## TEXT EXCERPT:
....
Greta Thunberg Holds Accountability and Hope
Greta Tintin Eleonora Ernman Thunberg, age 16 and self-described as being on the autism spectrum, has directed her intense powers of focus on, and her clear, forceful speech to, climate change. In her recent speech in Charlotte, North Carolina, she said:
For well over a year young people have been striking from school every Friday, demanding our leaders take responsibility and unite behind the science.
The people in power have not yet done that. They continue to ignore us and the current, best-available science.
So we have no choice but to go on as long as it takes. It is we young people who are the future, but there is not time for us to grow up and become the ones in charge, because we need to tackle the climate right now.
We want to be able to say we did everything we could to push the world in the right direction. We have something just as powerful, our voices, and we need to use them.
....
## EXTRACTED MATERIAL:

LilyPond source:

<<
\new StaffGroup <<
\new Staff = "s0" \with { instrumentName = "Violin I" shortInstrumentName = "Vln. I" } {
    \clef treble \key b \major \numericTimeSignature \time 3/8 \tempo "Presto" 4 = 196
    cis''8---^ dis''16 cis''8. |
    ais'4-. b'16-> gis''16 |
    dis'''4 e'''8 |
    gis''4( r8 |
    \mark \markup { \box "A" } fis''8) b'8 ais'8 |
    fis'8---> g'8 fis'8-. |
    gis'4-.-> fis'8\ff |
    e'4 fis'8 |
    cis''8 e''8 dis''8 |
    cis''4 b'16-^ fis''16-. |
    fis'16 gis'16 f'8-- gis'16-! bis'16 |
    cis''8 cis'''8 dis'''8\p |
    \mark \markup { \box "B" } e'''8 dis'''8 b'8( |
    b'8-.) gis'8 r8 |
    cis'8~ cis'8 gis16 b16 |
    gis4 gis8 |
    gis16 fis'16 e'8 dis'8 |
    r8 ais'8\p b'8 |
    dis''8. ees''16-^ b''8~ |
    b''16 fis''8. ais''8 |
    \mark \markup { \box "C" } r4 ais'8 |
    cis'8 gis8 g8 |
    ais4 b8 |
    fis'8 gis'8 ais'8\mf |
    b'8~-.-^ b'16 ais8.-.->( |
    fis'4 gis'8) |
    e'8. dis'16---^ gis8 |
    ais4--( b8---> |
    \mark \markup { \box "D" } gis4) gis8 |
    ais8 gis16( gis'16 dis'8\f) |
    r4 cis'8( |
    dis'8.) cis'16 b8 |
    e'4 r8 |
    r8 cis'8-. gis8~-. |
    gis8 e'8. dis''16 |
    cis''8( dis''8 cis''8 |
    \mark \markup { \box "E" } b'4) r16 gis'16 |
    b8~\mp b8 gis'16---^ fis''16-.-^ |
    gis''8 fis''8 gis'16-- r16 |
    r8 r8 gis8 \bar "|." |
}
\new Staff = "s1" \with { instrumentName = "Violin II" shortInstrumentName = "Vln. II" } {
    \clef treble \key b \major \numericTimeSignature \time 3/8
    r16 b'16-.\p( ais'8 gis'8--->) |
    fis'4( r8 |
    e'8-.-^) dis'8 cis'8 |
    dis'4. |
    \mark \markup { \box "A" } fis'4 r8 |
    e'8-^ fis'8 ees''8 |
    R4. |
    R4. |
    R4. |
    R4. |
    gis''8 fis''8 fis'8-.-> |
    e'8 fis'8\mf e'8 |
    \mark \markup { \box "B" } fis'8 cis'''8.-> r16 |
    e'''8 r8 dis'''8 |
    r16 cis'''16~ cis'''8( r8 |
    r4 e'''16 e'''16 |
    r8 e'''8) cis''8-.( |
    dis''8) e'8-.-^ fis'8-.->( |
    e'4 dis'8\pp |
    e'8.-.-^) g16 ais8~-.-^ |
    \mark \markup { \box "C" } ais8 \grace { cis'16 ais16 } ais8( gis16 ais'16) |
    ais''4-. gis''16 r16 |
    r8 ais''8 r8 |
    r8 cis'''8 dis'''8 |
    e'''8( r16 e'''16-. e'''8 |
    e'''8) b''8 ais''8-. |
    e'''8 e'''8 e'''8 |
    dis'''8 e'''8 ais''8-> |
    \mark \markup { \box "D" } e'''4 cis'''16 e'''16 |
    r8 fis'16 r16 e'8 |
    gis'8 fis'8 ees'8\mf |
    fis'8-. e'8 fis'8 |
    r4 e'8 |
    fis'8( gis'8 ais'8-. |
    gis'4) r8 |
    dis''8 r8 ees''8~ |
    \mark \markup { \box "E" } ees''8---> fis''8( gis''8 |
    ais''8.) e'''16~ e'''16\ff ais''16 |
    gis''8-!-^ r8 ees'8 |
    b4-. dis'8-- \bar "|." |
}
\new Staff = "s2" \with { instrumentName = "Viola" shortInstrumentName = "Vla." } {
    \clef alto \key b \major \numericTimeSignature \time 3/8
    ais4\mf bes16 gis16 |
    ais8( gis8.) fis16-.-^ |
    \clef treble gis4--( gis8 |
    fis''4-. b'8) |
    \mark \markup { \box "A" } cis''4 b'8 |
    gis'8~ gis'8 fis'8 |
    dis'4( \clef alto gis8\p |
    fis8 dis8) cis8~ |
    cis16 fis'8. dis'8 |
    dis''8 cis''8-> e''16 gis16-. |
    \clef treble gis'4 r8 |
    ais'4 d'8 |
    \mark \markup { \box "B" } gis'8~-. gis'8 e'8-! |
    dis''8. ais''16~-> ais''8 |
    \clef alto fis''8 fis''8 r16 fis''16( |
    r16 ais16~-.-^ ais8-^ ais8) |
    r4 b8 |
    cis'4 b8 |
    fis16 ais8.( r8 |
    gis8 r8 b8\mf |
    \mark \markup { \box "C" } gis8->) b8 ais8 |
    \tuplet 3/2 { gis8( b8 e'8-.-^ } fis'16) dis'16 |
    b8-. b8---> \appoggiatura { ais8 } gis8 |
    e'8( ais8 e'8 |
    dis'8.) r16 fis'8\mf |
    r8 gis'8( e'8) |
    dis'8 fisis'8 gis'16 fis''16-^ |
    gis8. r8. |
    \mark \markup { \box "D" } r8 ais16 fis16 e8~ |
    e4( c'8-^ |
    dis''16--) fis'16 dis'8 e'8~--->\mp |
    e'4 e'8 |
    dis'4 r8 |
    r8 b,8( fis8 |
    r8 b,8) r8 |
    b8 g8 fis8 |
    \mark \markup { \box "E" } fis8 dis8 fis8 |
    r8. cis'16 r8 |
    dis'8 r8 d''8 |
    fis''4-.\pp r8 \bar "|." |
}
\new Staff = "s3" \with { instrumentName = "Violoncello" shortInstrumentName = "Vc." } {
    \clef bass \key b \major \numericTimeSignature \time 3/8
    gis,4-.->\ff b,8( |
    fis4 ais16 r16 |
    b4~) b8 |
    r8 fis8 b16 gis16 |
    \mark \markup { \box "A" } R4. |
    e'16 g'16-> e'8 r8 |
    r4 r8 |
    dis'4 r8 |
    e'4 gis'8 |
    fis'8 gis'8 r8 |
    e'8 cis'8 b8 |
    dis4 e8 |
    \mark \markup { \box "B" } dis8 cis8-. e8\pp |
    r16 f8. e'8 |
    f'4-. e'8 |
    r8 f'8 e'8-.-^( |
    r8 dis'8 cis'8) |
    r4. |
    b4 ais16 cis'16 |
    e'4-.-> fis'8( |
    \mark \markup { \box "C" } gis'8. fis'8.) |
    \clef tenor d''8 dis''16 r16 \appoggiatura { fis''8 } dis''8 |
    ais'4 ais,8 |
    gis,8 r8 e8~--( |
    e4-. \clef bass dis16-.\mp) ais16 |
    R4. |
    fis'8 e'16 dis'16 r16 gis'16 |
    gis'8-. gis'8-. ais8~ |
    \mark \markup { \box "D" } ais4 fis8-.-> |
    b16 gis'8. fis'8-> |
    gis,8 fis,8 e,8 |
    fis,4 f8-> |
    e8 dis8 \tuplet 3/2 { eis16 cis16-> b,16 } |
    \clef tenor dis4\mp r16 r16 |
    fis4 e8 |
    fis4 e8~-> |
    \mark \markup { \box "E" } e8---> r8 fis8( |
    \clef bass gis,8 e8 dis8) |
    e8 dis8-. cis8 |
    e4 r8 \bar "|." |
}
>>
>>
....
## WORK TO BE COMPLETED:
Transcribe the Greta Thunberg text word for word, starting with "We want to be" and going on through "to use them.".

## RESPONSE TO THE TASK:
We want to be able to say we did everything we could to push the world in the right direction. We have something just as powerful, our voices, and we need to use them.